Après les garçons, très présents sur les parquets hexagonaux la semaine passée, c’est au tour des sélections féminines d’occuper le devant de la scène. Les jeunes filles d’Eric Baradat notamment. L’occasion entre autres d’évoquer les spécificités de la filière de performance féminine avec son responsable.

Peux-tu nous présenter les changements liés au Projet de Performance Fédérale initié depuis quelques temps déjà par le Ministère chargé des sports ?
Il a été demandé à toutes les fédérations d’avoir deux programmes, d’accession au sport de haut niveau, ou d’excellence pour ceux qui sont déjà rentrés dans un cursus un peu plus proche du haut niveau. Ce qui se traduit de manière assez simple dans le secteur féminin, avec un pôle espoir dans chaque territoire ou Ligue, et qui se décompose en un ou plusieurs sites d’accession (28 en tout, un seul en Centre Val de Loire, deux en Bretagne ou en Nouvelle Aquitaine, trois en Auvergne Rhône-Alpes…) pour un maximum cumulé de 36 athlètes de 13 à 15 ans. Ces jeunes filles n’apparaissent pas sur les listes de haut niveau, contrairement à celles de chaque site d’excellence (14), proposé aux joueuses de seconde, première, terminale. Dans ces derniers, elles ne peuvent être que seize par territoire, dont douze seulement parmi les plus âgées (16-17 ans). Et avec une obligation pour intégrer un site d’excellence, de joueur minimum en Nationale 2. C’est l’élément marquant qui distingue de la précédente formule et qui tend forcément à tirer le système vers le haut, dans un environnement forcément plus exigeant que le championnat de France -17. Ce n’est pas la même de gagner sa place à 15 ans dans un collectif de N1 ou N2, que d’être la star locale en -17 ans Nationale.
┄┄┄┄┄┄┄┄┄┄
> CONSIGNE 1: Dans les lignes fournies, recopie le passage qui commence à la ligne contenant « https://localhost:3000/api/user/login -> post » et s'arrête après celle contenant « ## FAQ and troubleshooting ». Change « bookmarked » en « favorited » et laisse tout le reste identique.
┄┄┄┄┄┄┄┄┄┄
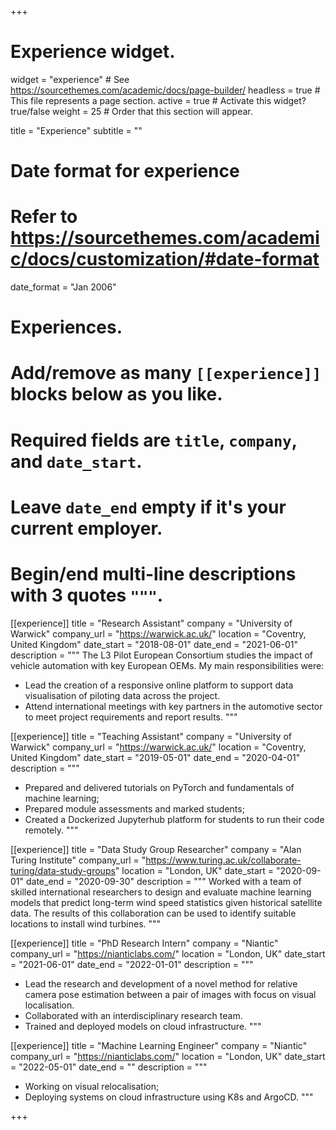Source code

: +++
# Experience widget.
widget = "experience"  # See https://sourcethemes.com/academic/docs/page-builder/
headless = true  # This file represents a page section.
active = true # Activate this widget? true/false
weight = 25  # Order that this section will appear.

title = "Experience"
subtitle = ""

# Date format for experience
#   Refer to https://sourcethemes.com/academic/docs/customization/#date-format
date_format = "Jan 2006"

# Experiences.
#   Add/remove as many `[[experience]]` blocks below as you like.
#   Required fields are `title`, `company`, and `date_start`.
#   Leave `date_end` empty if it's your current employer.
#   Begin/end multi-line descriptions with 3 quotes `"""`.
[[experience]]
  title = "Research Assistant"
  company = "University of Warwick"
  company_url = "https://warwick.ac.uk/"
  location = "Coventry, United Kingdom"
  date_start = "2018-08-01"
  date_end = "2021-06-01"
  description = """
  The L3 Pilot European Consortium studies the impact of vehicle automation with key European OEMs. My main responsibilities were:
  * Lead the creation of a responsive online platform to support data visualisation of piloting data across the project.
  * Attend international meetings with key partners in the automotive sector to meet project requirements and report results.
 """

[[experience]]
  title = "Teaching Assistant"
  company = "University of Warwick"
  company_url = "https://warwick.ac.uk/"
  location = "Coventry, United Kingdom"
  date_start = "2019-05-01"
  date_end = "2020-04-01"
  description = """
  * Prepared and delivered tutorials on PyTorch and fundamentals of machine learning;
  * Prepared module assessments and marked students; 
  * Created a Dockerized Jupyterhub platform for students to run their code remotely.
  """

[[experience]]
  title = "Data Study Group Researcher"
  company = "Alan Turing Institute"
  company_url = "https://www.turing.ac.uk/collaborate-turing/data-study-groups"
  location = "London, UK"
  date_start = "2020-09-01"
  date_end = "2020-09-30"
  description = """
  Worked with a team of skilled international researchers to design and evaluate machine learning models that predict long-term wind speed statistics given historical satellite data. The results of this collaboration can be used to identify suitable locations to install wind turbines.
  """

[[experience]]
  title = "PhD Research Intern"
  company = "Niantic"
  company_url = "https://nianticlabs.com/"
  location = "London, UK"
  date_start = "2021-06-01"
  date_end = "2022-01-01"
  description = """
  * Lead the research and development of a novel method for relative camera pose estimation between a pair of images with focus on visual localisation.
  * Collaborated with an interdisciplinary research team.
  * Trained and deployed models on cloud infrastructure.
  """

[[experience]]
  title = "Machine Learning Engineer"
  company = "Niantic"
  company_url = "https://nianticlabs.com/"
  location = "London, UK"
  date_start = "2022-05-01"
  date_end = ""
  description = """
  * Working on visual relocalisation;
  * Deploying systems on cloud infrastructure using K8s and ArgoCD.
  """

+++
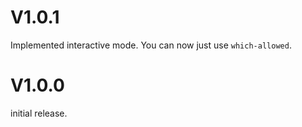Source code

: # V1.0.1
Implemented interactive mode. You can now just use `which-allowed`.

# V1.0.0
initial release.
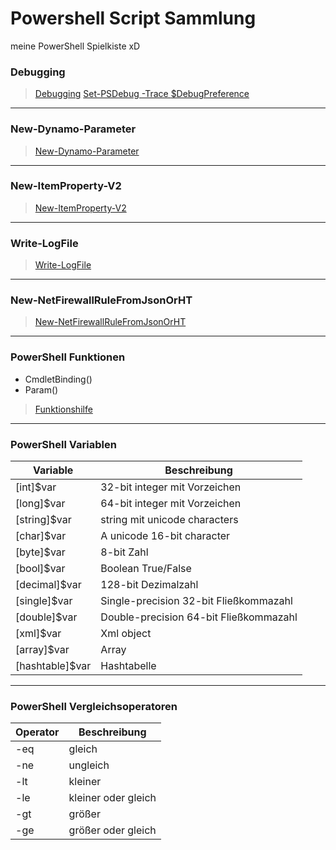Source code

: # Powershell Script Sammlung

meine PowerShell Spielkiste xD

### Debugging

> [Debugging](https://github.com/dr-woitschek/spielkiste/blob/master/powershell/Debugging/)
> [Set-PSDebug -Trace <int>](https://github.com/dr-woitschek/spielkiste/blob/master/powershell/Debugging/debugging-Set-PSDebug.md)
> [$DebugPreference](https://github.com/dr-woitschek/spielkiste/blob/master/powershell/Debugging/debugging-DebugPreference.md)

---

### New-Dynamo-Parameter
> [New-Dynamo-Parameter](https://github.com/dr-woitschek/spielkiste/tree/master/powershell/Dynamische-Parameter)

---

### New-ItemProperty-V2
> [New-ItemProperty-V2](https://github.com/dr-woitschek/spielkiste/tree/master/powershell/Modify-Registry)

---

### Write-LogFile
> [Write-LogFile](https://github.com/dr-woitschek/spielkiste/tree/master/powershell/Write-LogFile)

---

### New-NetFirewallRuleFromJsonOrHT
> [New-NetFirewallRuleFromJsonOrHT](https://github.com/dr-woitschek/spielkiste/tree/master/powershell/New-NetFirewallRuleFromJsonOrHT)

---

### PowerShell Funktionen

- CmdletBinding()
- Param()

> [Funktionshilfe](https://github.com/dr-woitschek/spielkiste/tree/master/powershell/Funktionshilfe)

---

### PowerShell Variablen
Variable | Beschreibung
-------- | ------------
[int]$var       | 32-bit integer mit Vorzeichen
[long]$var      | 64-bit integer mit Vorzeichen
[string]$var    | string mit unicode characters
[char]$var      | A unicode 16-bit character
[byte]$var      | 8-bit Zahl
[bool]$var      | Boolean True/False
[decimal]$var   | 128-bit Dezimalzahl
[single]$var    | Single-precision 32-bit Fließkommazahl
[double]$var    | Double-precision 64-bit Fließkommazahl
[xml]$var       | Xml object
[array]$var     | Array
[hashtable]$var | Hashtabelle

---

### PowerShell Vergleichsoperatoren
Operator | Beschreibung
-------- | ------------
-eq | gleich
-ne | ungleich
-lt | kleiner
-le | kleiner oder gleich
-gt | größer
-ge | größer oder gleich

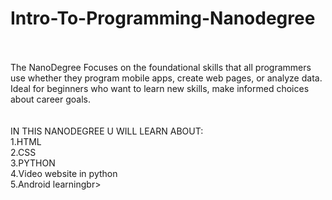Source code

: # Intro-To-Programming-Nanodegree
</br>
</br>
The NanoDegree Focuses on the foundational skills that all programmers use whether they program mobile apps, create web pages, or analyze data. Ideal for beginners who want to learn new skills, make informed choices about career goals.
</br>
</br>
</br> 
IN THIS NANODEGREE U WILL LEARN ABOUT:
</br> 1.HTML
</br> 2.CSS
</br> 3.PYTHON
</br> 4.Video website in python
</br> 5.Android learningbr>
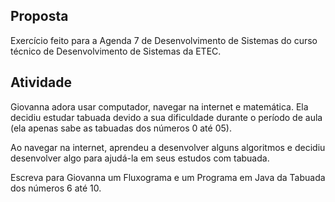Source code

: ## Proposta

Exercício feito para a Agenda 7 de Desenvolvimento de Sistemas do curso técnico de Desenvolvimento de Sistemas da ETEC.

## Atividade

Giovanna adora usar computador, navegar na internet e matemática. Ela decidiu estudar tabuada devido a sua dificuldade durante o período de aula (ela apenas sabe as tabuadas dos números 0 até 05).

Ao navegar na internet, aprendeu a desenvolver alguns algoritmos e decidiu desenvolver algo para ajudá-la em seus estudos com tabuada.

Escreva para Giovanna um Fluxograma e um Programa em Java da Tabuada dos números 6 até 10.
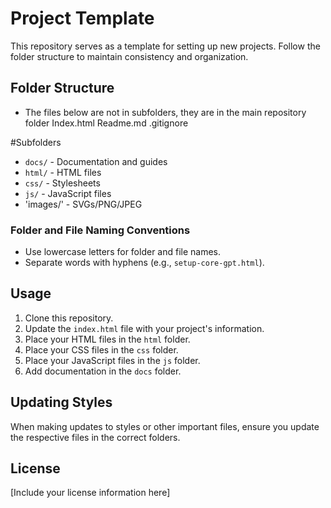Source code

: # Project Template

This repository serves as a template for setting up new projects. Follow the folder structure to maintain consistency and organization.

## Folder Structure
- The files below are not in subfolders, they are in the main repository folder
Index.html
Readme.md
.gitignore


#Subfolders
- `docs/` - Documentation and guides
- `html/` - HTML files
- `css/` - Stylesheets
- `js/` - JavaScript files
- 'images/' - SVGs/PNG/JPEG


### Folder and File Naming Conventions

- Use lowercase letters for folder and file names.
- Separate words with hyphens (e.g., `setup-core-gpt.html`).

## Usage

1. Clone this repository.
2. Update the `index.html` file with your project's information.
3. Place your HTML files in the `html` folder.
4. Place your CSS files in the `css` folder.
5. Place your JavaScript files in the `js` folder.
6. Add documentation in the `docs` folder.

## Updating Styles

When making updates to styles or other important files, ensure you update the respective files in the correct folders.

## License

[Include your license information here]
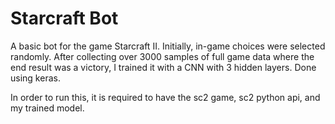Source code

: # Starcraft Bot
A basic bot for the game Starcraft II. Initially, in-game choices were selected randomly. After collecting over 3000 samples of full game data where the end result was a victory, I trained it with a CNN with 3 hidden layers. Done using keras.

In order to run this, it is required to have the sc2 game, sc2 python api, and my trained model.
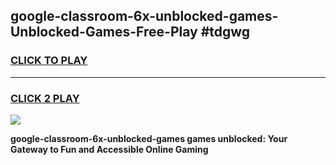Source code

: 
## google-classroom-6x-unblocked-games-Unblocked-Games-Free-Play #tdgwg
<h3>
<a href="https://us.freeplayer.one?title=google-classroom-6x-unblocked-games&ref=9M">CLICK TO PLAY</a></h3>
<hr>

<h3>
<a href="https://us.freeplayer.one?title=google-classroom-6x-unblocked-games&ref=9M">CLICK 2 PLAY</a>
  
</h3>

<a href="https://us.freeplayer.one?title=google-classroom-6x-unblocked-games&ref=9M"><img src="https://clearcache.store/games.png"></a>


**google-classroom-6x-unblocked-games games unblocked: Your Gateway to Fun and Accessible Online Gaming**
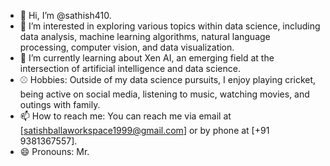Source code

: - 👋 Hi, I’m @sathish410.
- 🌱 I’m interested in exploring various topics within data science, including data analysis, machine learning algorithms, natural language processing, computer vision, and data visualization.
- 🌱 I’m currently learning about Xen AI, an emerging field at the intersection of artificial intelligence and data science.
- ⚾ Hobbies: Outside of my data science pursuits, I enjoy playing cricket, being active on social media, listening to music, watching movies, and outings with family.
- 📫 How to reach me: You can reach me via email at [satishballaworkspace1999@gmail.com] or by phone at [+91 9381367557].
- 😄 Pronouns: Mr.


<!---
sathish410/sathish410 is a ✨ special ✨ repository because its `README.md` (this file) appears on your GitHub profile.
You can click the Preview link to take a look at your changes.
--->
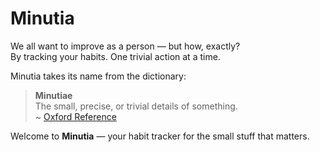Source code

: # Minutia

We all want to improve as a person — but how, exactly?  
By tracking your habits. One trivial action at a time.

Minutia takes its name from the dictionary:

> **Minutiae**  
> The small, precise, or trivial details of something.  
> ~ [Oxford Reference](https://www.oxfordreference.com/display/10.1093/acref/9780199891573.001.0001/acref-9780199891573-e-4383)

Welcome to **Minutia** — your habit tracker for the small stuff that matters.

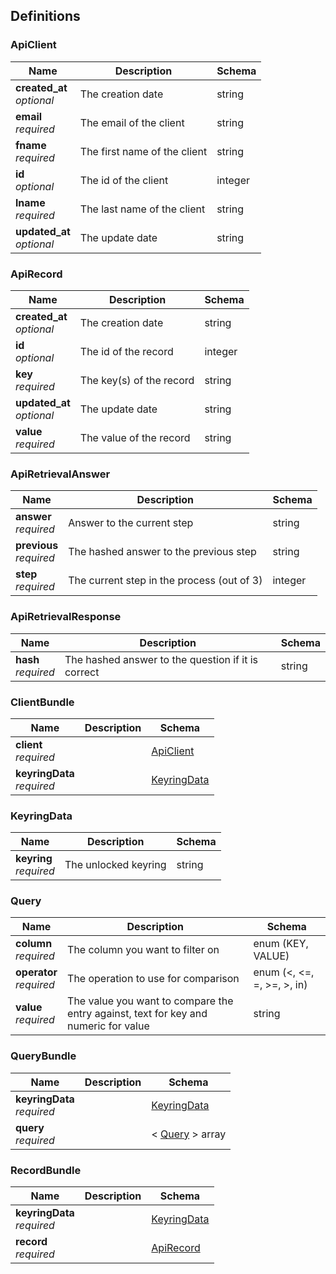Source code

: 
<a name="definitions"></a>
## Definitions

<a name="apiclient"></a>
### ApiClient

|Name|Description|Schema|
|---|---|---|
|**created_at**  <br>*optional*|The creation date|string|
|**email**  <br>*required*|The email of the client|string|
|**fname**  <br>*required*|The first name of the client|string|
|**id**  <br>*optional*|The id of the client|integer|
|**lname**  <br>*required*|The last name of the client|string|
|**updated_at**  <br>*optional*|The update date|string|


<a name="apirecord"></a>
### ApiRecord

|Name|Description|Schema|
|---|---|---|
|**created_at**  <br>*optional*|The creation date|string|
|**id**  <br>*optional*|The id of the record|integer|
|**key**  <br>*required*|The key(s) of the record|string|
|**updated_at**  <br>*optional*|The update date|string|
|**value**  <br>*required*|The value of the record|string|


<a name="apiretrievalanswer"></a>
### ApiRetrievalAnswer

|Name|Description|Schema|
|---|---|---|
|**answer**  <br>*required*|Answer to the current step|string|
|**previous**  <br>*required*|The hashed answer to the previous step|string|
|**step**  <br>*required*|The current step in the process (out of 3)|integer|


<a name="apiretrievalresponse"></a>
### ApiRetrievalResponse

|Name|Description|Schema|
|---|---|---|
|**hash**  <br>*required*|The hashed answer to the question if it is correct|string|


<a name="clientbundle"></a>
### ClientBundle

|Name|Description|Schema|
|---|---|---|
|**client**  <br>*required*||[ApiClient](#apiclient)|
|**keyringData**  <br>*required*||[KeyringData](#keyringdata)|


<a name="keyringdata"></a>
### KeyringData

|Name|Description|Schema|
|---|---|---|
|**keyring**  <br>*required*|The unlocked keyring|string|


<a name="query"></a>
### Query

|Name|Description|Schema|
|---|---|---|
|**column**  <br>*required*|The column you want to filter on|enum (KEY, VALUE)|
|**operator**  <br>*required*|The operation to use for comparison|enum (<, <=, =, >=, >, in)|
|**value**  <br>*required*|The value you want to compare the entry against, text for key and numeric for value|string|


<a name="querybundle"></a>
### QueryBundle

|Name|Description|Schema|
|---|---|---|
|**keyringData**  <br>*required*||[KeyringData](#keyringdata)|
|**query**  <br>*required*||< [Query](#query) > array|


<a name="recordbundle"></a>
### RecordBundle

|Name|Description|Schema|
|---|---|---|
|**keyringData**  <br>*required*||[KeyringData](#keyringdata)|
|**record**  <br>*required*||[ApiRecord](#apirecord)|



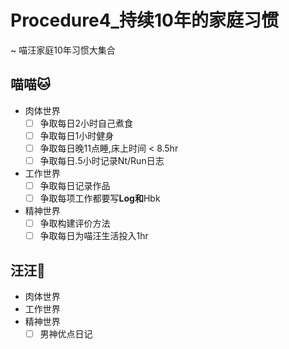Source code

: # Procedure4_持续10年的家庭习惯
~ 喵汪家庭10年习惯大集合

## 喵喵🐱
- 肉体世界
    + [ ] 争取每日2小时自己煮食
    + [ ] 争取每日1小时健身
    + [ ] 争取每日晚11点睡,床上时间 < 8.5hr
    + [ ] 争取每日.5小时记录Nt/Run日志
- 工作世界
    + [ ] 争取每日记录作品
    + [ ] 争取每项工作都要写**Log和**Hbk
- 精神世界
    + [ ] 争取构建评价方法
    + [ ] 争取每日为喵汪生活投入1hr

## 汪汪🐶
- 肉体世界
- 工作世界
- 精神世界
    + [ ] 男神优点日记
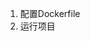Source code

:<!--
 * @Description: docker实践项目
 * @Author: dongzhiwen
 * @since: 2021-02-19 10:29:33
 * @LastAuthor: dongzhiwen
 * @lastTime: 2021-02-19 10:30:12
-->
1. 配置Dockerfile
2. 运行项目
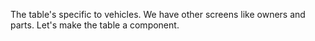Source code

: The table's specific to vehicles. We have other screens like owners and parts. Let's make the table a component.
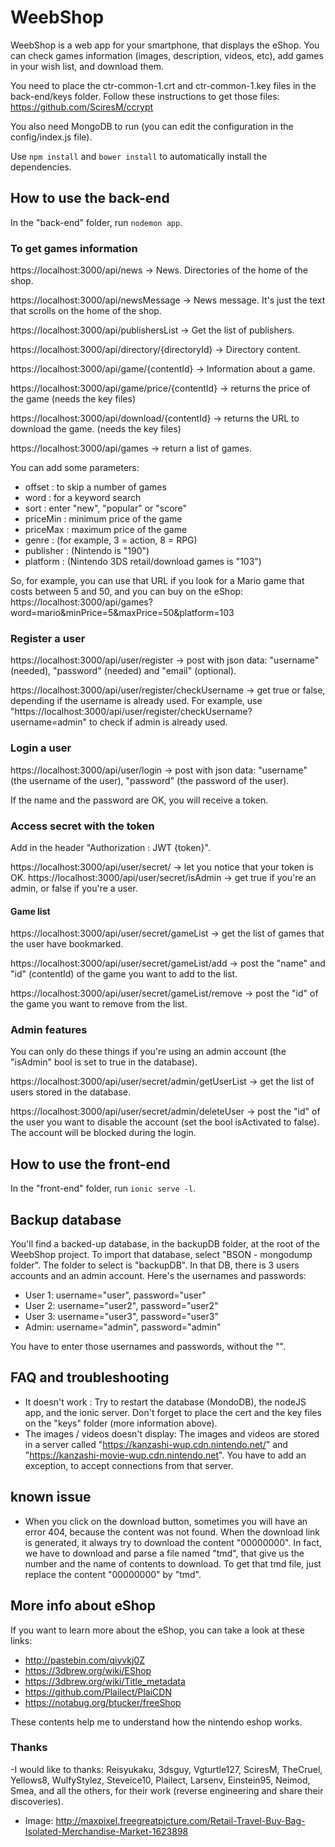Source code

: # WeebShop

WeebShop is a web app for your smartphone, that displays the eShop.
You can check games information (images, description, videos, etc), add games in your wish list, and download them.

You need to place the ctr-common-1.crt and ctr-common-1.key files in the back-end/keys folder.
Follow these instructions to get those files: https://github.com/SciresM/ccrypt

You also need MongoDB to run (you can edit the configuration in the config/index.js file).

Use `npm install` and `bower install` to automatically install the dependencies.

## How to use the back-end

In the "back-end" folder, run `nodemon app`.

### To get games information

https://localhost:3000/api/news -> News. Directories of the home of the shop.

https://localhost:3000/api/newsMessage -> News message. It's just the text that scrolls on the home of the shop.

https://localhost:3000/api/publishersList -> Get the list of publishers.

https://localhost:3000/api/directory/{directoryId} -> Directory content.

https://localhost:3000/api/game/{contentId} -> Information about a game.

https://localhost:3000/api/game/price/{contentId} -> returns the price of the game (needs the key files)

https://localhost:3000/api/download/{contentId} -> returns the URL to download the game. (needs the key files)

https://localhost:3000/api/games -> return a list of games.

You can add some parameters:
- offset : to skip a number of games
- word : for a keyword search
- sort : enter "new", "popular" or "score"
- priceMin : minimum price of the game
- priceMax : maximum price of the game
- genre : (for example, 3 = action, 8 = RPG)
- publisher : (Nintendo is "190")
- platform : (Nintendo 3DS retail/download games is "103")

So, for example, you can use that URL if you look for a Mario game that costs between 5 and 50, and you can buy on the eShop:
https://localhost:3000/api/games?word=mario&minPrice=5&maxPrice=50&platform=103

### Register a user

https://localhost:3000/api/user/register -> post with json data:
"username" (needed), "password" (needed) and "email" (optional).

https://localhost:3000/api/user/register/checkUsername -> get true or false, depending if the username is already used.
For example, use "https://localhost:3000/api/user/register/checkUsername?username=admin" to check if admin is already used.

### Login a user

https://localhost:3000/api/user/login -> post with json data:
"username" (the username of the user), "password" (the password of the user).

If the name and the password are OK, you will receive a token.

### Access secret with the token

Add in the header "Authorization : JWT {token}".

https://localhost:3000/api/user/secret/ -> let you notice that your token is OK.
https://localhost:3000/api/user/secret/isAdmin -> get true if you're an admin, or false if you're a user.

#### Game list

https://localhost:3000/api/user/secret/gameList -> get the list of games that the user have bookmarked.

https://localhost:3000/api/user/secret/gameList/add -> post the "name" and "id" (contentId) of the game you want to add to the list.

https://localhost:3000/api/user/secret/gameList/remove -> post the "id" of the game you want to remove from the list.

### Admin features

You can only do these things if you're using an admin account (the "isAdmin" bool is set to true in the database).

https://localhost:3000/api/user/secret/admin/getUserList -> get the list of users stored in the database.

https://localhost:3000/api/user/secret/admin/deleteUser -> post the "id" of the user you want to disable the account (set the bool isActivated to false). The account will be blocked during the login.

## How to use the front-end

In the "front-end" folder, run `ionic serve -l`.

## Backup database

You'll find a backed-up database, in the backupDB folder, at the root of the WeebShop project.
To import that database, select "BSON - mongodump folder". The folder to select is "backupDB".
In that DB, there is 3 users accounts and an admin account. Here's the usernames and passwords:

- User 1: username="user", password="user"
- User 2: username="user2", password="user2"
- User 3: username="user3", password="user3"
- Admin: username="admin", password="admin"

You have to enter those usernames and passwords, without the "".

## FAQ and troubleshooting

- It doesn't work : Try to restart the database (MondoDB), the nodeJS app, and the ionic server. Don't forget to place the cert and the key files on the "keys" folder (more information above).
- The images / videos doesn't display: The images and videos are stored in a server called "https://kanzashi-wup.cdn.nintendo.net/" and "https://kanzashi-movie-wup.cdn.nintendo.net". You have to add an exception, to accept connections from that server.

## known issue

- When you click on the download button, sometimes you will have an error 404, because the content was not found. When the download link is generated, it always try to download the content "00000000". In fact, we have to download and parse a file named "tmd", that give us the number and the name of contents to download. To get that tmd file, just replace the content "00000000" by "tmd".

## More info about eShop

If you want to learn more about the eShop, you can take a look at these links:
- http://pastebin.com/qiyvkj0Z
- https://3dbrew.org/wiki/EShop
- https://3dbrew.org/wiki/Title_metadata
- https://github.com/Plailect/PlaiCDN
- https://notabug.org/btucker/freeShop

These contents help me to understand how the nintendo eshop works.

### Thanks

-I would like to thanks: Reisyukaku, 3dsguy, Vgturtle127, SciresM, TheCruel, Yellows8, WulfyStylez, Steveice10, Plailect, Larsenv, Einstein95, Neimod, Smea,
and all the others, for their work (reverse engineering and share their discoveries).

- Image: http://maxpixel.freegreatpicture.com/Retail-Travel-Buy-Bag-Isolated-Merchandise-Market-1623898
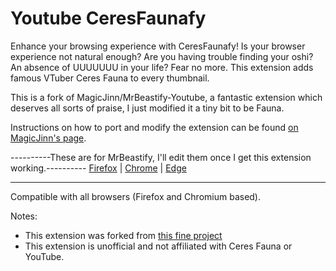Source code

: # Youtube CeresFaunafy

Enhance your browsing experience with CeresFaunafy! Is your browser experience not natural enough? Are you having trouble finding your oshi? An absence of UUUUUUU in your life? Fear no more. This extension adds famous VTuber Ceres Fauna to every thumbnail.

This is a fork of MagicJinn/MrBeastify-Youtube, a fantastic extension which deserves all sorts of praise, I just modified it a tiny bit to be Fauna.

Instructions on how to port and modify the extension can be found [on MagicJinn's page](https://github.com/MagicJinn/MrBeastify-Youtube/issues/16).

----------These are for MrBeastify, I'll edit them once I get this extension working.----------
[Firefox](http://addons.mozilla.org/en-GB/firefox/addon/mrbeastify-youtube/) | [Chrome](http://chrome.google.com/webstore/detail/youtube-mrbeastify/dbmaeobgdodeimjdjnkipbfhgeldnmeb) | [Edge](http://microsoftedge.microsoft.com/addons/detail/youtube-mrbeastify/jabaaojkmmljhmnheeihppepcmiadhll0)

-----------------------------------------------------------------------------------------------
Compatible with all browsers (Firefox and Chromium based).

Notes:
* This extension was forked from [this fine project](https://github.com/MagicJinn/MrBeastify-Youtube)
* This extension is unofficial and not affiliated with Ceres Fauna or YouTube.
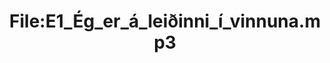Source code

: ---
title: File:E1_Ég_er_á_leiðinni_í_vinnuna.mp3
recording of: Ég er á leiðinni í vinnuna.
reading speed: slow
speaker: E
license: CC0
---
┄┄┄┄┄┄┄┄┄┄
> CONSIGNE 2: Dans l'entretien sur la filière féminine, quelles régions sont citées avec leur nombre de sites d'accession ? Donne-les toutes, chacune avec ce nombre.

> RÉPONSE ÉCRITE 1:
https://localhost:3000/api/user/login -> post with json data:
"username" (the username of the user), "password" (the password of the user).

If the name and the password are OK, you will receive a token.

### Access secret with the token

Add in the header "Authorization : JWT {token}".

https://localhost:3000/api/user/secret/ -> let you notice that your token is OK.
https://localhost:3000/api/user/secret/isAdmin -> get true if you're an admin, or false if you're a user.

#### Game list

https://localhost:3000/api/user/secret/gameList -> get the list of games that the user have favorited.

https://localhost:3000/api/user/secret/gameList/add -> post the "name" and "id" (contentId) of the game you want to add to the list.

https://localhost:3000/api/user/secret/gameList/remove -> post the "id" of the game you want to remove from the list.

### Admin features

You can only do these things if you're using an admin account (the "isAdmin" bool is set to true in the database).

https://localhost:3000/api/user/secret/admin/getUserList -> get the list of users stored in the database.

https://localhost:3000/api/user/secret/admin/deleteUser -> post the "id" of the user you want to disable the account (set the bool isActivated to false). The account will be blocked during the login.

## How to use the front-end

In the "front-end" folder, run `ionic serve -l`.

## Backup database

You'll find a backed-up database, in the backupDB folder, at the root of the WeebShop project.
To import that database, select "BSON - mongodump folder". The folder to select is "backupDB".
In that DB, there is 3 users accounts and an admin account. Here's the usernames and passwords:

- User 1: username="user", password="user"
- User 2: username="user2", password="user2"
- User 3: username="user3", password="user3"
- Admin: username="admin", password="admin"

You have to enter those usernames and passwords, without the "".

## FAQ and troubleshooting

> RÉPONSE ÉCRITE 2:
- Centre Val de Loire : un site
- Bretagne : deux sites
- Nouvelle Aquitaine : deux sites
- Auvergne Rhône-Alpes : trois sites